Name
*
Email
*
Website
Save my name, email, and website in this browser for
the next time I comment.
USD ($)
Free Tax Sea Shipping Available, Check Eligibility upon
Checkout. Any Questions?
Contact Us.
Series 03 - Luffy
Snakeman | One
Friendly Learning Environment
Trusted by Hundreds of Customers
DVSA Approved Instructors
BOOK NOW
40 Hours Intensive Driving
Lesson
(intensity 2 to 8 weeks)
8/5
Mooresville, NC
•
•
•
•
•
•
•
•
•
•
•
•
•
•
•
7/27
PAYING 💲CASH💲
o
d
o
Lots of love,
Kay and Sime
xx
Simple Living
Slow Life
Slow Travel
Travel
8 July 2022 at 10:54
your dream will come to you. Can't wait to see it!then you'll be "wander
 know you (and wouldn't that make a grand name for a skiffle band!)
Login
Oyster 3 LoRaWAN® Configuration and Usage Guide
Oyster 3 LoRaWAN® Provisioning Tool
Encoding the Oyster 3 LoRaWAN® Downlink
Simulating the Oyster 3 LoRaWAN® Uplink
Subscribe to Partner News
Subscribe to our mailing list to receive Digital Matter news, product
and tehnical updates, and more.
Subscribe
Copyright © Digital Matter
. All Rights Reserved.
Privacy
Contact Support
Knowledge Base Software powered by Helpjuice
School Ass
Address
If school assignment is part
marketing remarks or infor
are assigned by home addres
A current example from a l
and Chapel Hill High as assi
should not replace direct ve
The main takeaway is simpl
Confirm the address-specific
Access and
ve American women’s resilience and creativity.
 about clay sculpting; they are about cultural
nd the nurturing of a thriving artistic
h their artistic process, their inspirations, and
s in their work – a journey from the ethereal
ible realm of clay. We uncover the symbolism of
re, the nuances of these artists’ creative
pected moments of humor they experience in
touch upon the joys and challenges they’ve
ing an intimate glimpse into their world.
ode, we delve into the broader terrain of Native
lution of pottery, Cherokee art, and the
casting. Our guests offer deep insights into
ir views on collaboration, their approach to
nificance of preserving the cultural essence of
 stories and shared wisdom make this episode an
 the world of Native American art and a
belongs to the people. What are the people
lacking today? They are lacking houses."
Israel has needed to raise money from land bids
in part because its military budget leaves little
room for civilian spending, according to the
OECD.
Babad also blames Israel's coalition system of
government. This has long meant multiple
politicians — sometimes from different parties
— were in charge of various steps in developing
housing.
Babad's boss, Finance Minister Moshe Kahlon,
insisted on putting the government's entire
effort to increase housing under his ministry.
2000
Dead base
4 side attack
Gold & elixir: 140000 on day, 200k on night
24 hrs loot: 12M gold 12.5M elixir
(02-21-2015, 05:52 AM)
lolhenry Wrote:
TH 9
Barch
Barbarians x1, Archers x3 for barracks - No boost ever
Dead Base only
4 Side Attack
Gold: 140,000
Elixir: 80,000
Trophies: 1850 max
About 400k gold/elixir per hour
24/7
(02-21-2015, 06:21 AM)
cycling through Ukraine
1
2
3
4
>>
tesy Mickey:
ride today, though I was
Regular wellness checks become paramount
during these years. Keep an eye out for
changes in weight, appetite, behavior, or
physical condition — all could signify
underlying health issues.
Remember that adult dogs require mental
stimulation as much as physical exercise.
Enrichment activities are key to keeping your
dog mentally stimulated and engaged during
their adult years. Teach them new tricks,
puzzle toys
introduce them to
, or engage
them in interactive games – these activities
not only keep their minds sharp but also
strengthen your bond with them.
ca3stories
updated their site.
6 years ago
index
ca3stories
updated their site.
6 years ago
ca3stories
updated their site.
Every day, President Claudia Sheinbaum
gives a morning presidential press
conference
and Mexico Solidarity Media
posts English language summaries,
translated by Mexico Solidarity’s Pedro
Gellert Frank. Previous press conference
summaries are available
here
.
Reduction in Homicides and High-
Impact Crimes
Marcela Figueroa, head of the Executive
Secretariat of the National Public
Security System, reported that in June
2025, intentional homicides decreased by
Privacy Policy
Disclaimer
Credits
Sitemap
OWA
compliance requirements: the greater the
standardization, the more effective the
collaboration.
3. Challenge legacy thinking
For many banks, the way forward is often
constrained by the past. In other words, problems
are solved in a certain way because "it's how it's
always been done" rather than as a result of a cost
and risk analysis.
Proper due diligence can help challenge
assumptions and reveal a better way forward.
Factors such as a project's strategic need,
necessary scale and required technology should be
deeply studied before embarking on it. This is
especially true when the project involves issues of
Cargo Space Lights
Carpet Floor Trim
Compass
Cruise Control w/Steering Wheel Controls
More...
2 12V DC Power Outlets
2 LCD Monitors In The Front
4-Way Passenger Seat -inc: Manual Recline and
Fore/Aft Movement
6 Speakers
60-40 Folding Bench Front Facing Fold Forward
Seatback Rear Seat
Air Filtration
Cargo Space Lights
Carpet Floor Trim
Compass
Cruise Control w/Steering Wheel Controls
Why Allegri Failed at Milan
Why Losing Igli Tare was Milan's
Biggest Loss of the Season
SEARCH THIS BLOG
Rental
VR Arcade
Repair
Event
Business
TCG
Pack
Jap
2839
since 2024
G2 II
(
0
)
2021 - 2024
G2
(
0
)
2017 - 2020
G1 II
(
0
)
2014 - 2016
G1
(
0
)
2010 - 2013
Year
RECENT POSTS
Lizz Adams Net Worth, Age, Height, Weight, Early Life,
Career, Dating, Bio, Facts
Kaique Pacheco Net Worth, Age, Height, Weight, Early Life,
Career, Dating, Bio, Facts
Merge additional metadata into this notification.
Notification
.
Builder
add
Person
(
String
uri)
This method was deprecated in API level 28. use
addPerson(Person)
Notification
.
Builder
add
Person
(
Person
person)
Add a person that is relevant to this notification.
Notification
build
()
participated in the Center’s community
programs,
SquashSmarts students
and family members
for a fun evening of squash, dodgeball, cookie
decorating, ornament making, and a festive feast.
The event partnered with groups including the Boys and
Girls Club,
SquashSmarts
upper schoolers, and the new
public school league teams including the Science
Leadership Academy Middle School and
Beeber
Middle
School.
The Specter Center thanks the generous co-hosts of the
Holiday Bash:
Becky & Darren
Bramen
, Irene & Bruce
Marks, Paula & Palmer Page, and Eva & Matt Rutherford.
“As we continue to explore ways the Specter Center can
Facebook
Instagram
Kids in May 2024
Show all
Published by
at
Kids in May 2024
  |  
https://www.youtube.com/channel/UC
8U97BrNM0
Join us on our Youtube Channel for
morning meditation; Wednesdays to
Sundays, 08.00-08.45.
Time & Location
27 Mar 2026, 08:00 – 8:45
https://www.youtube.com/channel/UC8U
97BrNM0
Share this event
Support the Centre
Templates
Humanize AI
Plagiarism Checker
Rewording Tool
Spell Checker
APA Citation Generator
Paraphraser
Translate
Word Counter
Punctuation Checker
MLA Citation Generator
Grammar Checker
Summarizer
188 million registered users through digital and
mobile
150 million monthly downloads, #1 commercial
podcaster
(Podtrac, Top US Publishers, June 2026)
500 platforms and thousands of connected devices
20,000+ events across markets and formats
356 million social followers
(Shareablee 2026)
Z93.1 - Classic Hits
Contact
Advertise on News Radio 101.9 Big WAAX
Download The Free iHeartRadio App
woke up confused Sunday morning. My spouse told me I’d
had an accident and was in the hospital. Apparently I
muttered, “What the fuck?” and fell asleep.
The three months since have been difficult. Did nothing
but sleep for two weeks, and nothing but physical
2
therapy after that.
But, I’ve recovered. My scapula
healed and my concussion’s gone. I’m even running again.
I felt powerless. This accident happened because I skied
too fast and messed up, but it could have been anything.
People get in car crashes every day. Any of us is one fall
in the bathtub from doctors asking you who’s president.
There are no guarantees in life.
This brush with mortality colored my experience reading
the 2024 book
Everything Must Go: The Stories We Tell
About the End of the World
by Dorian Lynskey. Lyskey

══════

• [Problem to work on] Reproduce the lines above. Leave each one as it is.

• [Solution to the exercise]
Name
*
Email
*
Website
Save my name, email, and website in this browser for
the next time I comment.
USD ($)
Free Tax Sea Shipping Available, Check Eligibility upon
Checkout. Any Questions?
Contact Us.
Series 03 - Luffy
Snakeman | One
Friendly Learning Environment
Trusted by Hundreds of Customers
DVSA Approved Instructors
BOOK NOW
40 Hours Intensive Driving
Lesson
(intensity 2 to 8 weeks)
8/5
Mooresville, NC
•
•
•
•
•
•
•
•
•
•
•
•
•
•
•
7/27
PAYING 💲CASH💲
o
d
o
Lots of love,
Kay and Sime
xx
Simple Living
Slow Life
Slow Travel
Travel
8 July 2022 at 10:54
your dream will come to you. Can't wait to see it!then you'll be "wander
 know you (and wouldn't that make a grand name for a skiffle band!)
Login
Oyster 3 LoRaWAN® Configuration and Usage Guide
Oyster 3 LoRaWAN® Provisioning Tool
Encoding the Oyster 3 LoRaWAN® Downlink
Simulating the Oyster 3 LoRaWAN® Uplink
Subscribe to Partner News
Subscribe to our mailing list to receive Digital Matter news, product
and tehnical updates, and more.
Subscribe
Copyright © Digital Matter
. All Rights Reserved.
Privacy
Contact Support
Knowledge Base Software powered by Helpjuice
School Ass
Address
If school assignment is part
marketing remarks or infor
are assigned by home addres
A current example from a l
and Chapel Hill High as assi
should not replace direct ve
The main takeaway is simpl
Confirm the address-specific
Access and
ve American women’s resilience and creativity.
 about clay sculpting; they are about cultural
nd the nurturing of a thriving artistic
h their artistic process, their inspirations, and
s in their work – a journey from the ethereal
ible realm of clay. We uncover the symbolism of
re, the nuances of these artists’ creative
pected moments of humor they experience in
touch upon the joys and challenges they’ve
ing an intimate glimpse into their world.
ode, we delve into the broader terrain of Native
lution of pottery, Cherokee art, and the
casting. Our guests offer deep insights into
ir views on collaboration, their approach to
nificance of preserving the cultural essence of
 stories and shared wisdom make this episode an
 the world of Native American art and a
belongs to the people. What are the people
lacking today? They are lacking houses."
Israel has needed to raise money from land bids
in part because its military budget leaves little
room for civilian spending, according to the
OECD.
Babad also blames Israel's coalition system of
government. This has long meant multiple
politicians — sometimes from different parties
— were in charge of various steps in developing
housing.
Babad's boss, Finance Minister Moshe Kahlon,
insisted on putting the government's entire
effort to increase housing under his ministry.
2000
Dead base
4 side attack
Gold & elixir: 140000 on day, 200k on night
24 hrs loot: 12M gold 12.5M elixir
(02-21-2015, 05:52 AM)
lolhenry Wrote:
TH 9
Barch
Barbarians x1, Archers x3 for barracks - No boost ever
Dead Base only
4 Side Attack
Gold: 140,000
Elixir: 80,000
Trophies: 1850 max
About 400k gold/elixir per hour
24/7
(02-21-2015, 06:21 AM)
cycling through Ukraine
1
2
3
4
>>
tesy Mickey:
ride today, though I was
Regular wellness checks become paramount
during these years. Keep an eye out for
changes in weight, appetite, behavior, or
physical condition — all could signify
underlying health issues.
Remember that adult dogs require mental
stimulation as much as physical exercise.
Enrichment activities are key to keeping your
dog mentally stimulated and engaged during
their adult years. Teach them new tricks,
puzzle toys
introduce them to
, or engage
them in interactive games – these activities
not only keep their minds sharp but also
strengthen your bond with them.
ca3stories
updated their site.
6 years ago
index
ca3stories
updated their site.
6 years ago
ca3stories
updated their site.
Every day, President Claudia Sheinbaum
gives a morning presidential press
conference
and Mexico Solidarity Media
posts English language summaries,
translated by Mexico Solidarity’s Pedro
Gellert Frank. Previous press conference
summaries are available
here
.
Reduction in Homicides and High-
Impact Crimes
Marcela Figueroa, head of the Executive
Secretariat of the National Public
Security System, reported that in June
2025, intentional homicides decreased by
Privacy Policy
Disclaimer
Credits
Sitemap
OWA
compliance requirements: the greater the
standardization, the more effective the
collaboration.
3. Challenge legacy thinking
For many banks, the way forward is often
constrained by the past. In other words, problems
are solved in a certain way because "it's how it's
always been done" rather than as a result of a cost
and risk analysis.
Proper due diligence can help challenge
assumptions and reveal a better way forward.
Factors such as a project's strategic need,
necessary scale and required technology should be
deeply studied before embarking on it. This is
especially true when the project involves issues of
Cargo Space Lights
Carpet Floor Trim
Compass
Cruise Control w/Steering Wheel Controls
More...
2 12V DC Power Outlets
2 LCD Monitors In The Front
4-Way Passenger Seat -inc: Manual Recline and
Fore/Aft Movement
6 Speakers
60-40 Folding Bench Front Facing Fold Forward
Seatback Rear Seat
Air Filtration
Cargo Space Lights
Carpet Floor Trim
Compass
Cruise Control w/Steering Wheel Controls
Why Allegri Failed at Milan
Why Losing Igli Tare was Milan's
Biggest Loss of the Season
SEARCH THIS BLOG
Rental
VR Arcade
Repair
Event
Business
TCG
Pack
Jap
2839
since 2024
G2 II
(
0
)
2021 - 2024
G2
(
0
)
2017 - 2020
G1 II
(
0
)
2014 - 2016
G1
(
0
)
2010 - 2013
Year
RECENT POSTS
Lizz Adams Net Worth, Age, Height, Weight, Early Life,
Career, Dating, Bio, Facts
Kaique Pacheco Net Worth, Age, Height, Weight, Early Life,
Career, Dating, Bio, Facts
Merge additional metadata into this notification.
Notification
.
Builder
add
Person
(
String
uri)
This method was deprecated in API level 28. use
addPerson(Person)
Notification
.
Builder
add
Person
(
Person
person)
Add a person that is relevant to this notification.
Notification
build
()
participated in the Center’s community
programs,
SquashSmarts students
and family members
for a fun evening of squash, dodgeball, cookie
decorating, ornament making, and a festive feast.
The event partnered with groups including the Boys and
Girls Club,
SquashSmarts
upper schoolers, and the new
public school league teams including the Science
Leadership Academy Middle School and
Beeber
Middle
School.
The Specter Center thanks the generous co-hosts of the
Holiday Bash:
Becky & Darren
Bramen
, Irene & Bruce
Marks, Paula & Palmer Page, and Eva & Matt Rutherford.
“As we continue to explore ways the Specter Center can
Facebook
Instagram
Kids in May 2024
Show all
Published by
at
Kids in May 2024
  |  
https://www.youtube.com/channel/UC
8U97BrNM0
Join us on our Youtube Channel for
morning meditation; Wednesdays to
Sundays, 08.00-08.45.
Time & Location
27 Mar 2026, 08:00 – 8:45
https://www.youtube.com/channel/UC8U
97BrNM0
Share this event
Support the Centre
Templates
Humanize AI
Plagiarism Checker
Rewording Tool
Spell Checker
APA Citation Generator
Paraphraser
Translate
Word Counter
Punctuation Checker
MLA Citation Generator
Grammar Checker
Summarizer
188 million registered users through digital and
mobile
150 million monthly downloads, #1 commercial
podcaster
(Podtrac, Top US Publishers, June 2026)
500 platforms and thousands of connected devices
20,000+ events across markets and formats
356 million social followers
(Shareablee 2026)
Z93.1 - Classic Hits
Contact
Advertise on News Radio 101.9 Big WAAX
Download The Free iHeartRadio App
woke up confused Sunday morning. My spouse told me I’d
had an accident and was in the hospital. Apparently I
muttered, “What the fuck?” and fell asleep.
The three months since have been difficult. Did nothing
but sleep for two weeks, and nothing but physical
2
therapy after that.
But, I’ve recovered. My scapula
healed and my concussion’s gone. I’m even running again.
I felt powerless. This accident happened because I skied
too fast and messed up, but it could have been anything.
People get in car crashes every day. Any of us is one fall
in the bathtub from doctors asking you who’s president.
There are no guarantees in life.
This brush with mortality colored my experience reading
the 2024 book
Everything Must Go: The Stories We Tell
About the End of the World
by Dorian Lynskey. Lyskey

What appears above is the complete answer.